Saturday, March 21, 2015

the last book I ever read (John Calipari's Players First, excerpt six)

from Players First: Coaching from the Inside Out by John Calipari and Michael Sokolove:

My primary failure was that I did not put together a roster that made my kids compete against one another. They were too comfortable from the moment they got to campus. I had my reasons for letting the roster take the shape it did. In hindsight I can tell you what they were.

One is that I thought Marquis Teague might be with us a second year because he wouldn’t be quite ready for the NBA. I certainly hoped he would stay, for his own sake—and maybe I hoped a little too hard. That following season I was hoping the Harrison twins, point guard and shooting guard, would be with us. I didn’t want to do anything to mess up their recruitment. And I didn’t want whatever point guard I brought in to get caught between the Marquis and Andrew Harrison eras and maybe never really get a chance.
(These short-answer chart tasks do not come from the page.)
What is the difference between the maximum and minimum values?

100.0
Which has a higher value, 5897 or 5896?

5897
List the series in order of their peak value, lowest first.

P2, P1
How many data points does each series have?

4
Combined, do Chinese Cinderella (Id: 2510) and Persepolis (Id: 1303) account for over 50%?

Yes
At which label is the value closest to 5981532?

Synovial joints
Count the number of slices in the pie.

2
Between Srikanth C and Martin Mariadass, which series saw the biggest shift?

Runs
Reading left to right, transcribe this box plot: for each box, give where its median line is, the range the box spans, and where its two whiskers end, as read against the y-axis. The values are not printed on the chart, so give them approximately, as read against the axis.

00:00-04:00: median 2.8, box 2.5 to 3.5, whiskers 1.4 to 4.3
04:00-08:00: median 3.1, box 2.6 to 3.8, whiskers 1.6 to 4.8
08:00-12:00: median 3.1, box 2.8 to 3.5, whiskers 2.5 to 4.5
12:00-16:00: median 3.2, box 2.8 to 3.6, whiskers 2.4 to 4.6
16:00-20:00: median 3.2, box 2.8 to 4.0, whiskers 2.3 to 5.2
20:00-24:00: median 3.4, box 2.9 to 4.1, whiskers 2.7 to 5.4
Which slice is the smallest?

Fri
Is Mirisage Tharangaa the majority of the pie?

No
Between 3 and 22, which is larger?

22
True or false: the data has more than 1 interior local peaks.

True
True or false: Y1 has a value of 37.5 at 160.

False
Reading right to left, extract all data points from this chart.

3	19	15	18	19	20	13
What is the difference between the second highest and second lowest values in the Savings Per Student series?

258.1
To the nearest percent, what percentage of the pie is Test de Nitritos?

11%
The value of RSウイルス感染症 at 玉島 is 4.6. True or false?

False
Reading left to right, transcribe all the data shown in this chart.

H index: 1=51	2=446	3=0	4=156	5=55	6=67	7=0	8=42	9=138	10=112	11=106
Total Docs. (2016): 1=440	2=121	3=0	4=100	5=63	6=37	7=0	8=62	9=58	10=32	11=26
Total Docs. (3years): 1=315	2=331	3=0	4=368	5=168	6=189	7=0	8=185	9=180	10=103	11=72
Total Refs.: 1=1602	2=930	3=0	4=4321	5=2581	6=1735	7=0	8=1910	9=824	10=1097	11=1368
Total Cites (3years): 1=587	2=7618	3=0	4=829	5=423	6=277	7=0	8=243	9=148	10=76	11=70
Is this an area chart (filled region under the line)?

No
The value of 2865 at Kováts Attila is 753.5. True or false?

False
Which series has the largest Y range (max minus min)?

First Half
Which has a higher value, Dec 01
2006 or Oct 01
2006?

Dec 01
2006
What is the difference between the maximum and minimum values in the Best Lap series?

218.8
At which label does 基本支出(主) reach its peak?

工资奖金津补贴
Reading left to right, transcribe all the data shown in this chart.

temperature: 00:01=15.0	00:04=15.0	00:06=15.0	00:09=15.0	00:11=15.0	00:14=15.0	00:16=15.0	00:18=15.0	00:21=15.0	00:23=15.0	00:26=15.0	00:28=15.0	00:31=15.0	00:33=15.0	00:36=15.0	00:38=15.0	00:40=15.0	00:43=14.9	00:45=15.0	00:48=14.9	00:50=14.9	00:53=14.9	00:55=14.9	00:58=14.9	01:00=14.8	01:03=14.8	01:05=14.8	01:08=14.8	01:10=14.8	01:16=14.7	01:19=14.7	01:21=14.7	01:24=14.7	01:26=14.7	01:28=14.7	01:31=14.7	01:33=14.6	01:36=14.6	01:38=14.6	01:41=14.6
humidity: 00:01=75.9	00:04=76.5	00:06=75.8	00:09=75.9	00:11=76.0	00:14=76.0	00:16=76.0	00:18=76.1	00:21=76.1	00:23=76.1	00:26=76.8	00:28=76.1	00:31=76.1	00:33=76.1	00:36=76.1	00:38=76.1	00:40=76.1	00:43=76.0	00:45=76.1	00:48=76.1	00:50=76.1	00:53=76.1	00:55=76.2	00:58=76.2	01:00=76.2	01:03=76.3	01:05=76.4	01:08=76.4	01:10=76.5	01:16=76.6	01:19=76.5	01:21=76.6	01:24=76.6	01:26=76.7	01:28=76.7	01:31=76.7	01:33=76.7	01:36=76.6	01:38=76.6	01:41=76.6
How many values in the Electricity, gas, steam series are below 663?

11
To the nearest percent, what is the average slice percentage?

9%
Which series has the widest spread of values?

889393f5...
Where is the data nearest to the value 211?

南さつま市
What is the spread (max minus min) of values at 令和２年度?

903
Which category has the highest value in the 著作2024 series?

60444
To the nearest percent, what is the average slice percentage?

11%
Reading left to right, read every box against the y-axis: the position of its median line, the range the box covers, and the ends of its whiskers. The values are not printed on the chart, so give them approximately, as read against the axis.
Clever, right? But I paid for it. And if I’m being 100 percent honest with myself, my team paid for it. I am not absolving them of responsibility for how they played, but nothing in my Players First philosophy says that I should protect kids from competition. It’s just the opposite. I serve them by giving them competition.

I know better than anybody that just having a group of talented guys in not enough. In college basketball you absolutely must have good guard play—and especially at the point guard position. It’s what makes everything else tick.